Genome-wide association analysis identified molecular markers associated with important tea flavor-related metabolites

The characteristic secondary metabolites in tea (theanine, caffeine, and catechins) are important factors contributing to unique tea flavors. However, there has been relatively little research on molecular markers related to these metabolites. Thus, we conducted a genome-wide association analysis of the levels of these tea flavor-related metabolites in three seasons. The theanine, caffeine, and catechin levels in Population 1 comprising 191 tea plant germplasms were examined, which revealed that their heritability exceeded 0.5 in the analyzed seasons, with the following rank order (highest to lowest heritabilities): (+)-catechin > (-)-gallocatechin gallate > caffeine = (-)-epicatechin > (-)-epigallocatechin-3-gallate > theanine > (-)-epigallocatechin > (-)-epicatechin-3-gallate > catechin gallate > (+)-gallocatechin. The SNPs detected by amplified-fragment SNP and methylation sequencing divided Population 1 into three groups and seven subgroups. An association analysis yielded 307 SNP markers related to theanine, caffeine, and catechins that were common to all three seasons. Some of the markers were pleiotropic. The functional annotation of 180 key genes at the SNP loci revealed that FLS, UGT, MYB, and WD40 domain-containing proteins, as well as ATP-binding cassette transporters, may be important for catechin synthesis.

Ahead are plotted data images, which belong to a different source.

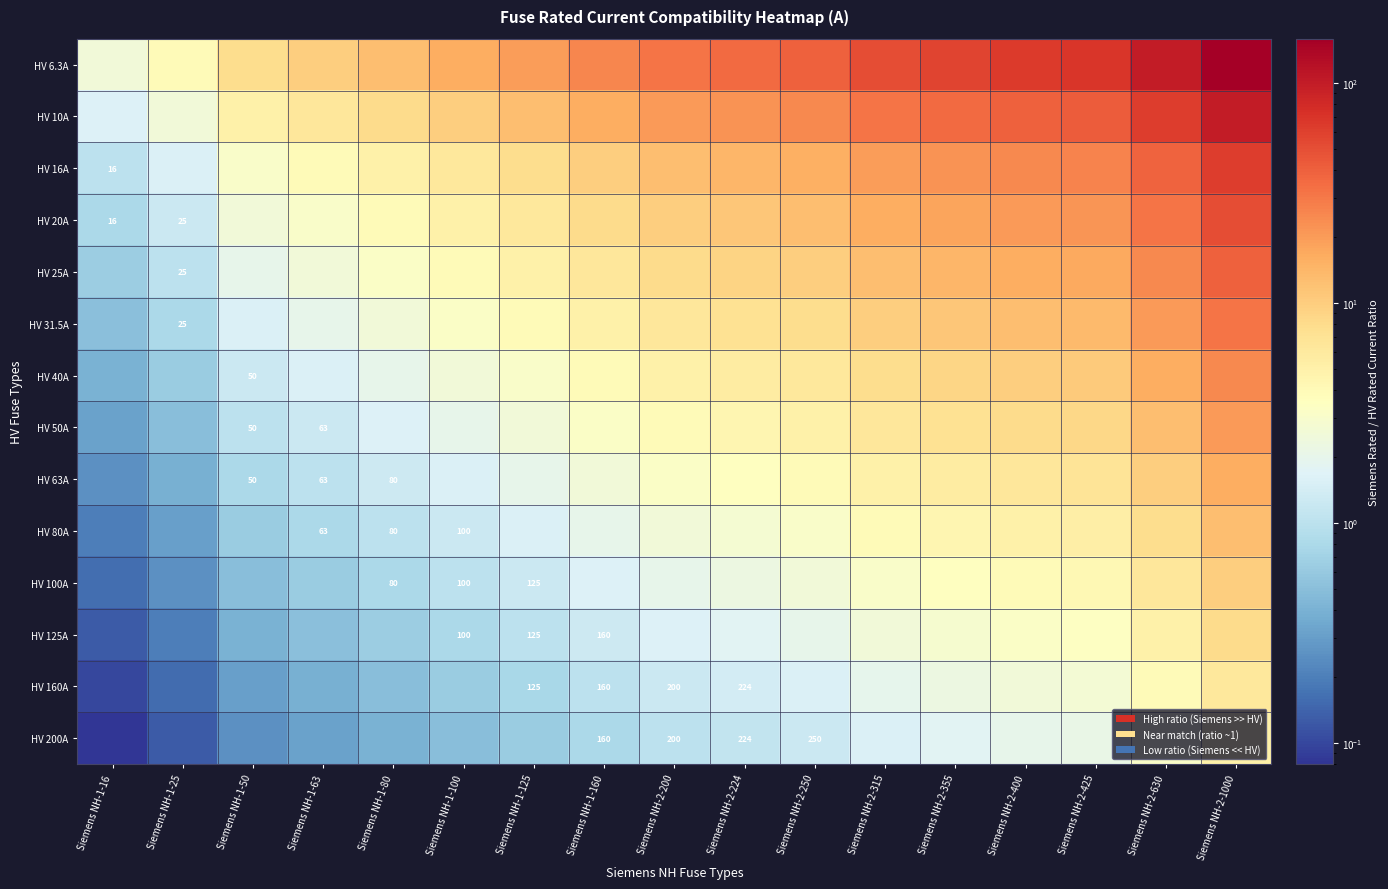

Rank the series at Siemens NH-1-100 from lowest to highest value.

HV 200A, HV 160A, HV 125A, HV 100A, HV 80A, HV 63A, HV 50A, HV 40A, HV 31.5A, HV 25A, HV 20A, HV 16A, HV 10A, HV 6.3A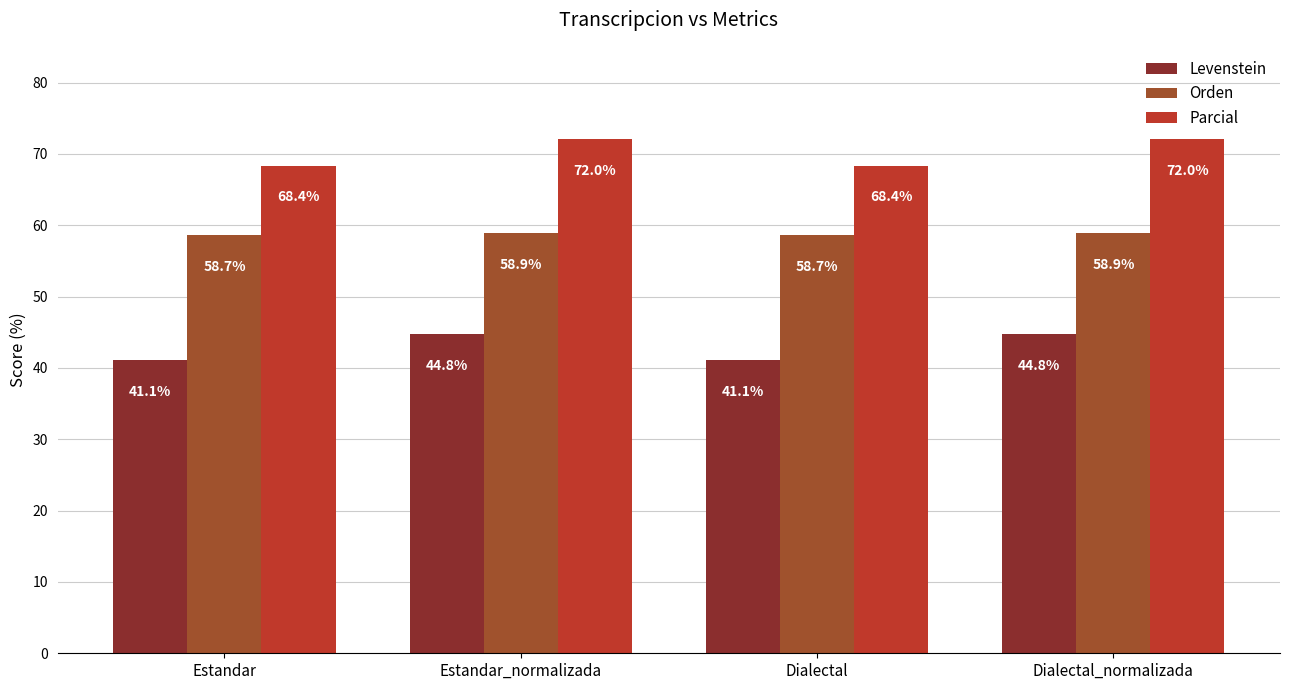

Reading left to right, list all the values displayed in this chart.

Levenstein: Estandar=41.1	Estandar_normalizada=44.8	Dialectal=41.1	Dialectal_normalizada=44.8
Orden: Estandar=58.7	Estandar_normalizada=58.9	Dialectal=58.7	Dialectal_normalizada=58.9
Parcial: Estandar=68.4	Estandar_normalizada=72.0	Dialectal=68.4	Dialectal_normalizada=72.0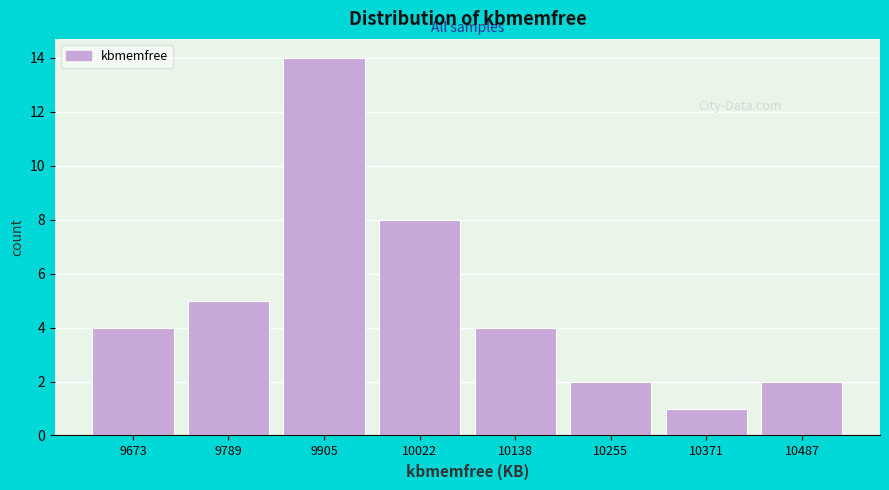

Reading left to right, transcribe all the data shown in this chart.

9673=4	9789=5	9905=14	10022=8	10138=4	10255=2	10371=1	10487=2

KEGG and GO analyses indicated that these genes are associated with metabolic pathways and secondary metabolite biosynthesis. Moreover, in Population 2 (98 tea plant germplasm resources), 30 candidate SNPs were verified, including 17 SNPs that were significantly or extremely significantly associated with specific metabolite levels. These results will provide a foundation for future research on important flavor-related metabolites and may help accelerate the breeding of new tea varieties.

Inheritance and quantitative trait loci analyses of the anthocyanins and catechins of Camellia sinensis cultivar 'Ziyan' with dark-purple leaves

Owing to the potential health benefits, anthocyanin-rich teas (Camellia sinensis) have attracted interest over the past decade. Previously, we developed the cultivar 'Ziyan,' which has dark-purple leaves because of the accumulation of a high amount of anthocyanins. In this study, we performed a genetic analysis of this anthocyanin-rich tea cultivar and 176 of its naturally pollinated offspring. For two consecutive years, we quantified the anthocyanins and catechins of 'Ziyan' and the offspring population. While >60% of the offspring accumulated less than half of the amount of anthocyanins of 'Ziyan,' 17 (2018) and 15 (2019) individuals exceeded 'Ziyan' in anthocyanin content. A negative correlation between anthocyanin and total catechin content (r = -0.59, P < 0.001) was observed. The population was genotyped with 131 SSR markers spanning all linkage groups of the C. sinensis genome. Kruskal-Wallis tests identified 10 markers significantly associated with anthocyanins, catechins and their ratios in both years. Quantitative trait locus (QTL) analyses using the interval mapping method detected 13 QTLs, suggesting the dark-purple trait of 'Ziyan' is because of the pyramiding of anthocyanin-promoting alleles on at least five linkage groups. Two genetic loci reversely related to anthocyanin and total catechin contents were identified. This study provides valuable information for genetic improvement of purple tea cultivars and for fine-mapping related genes.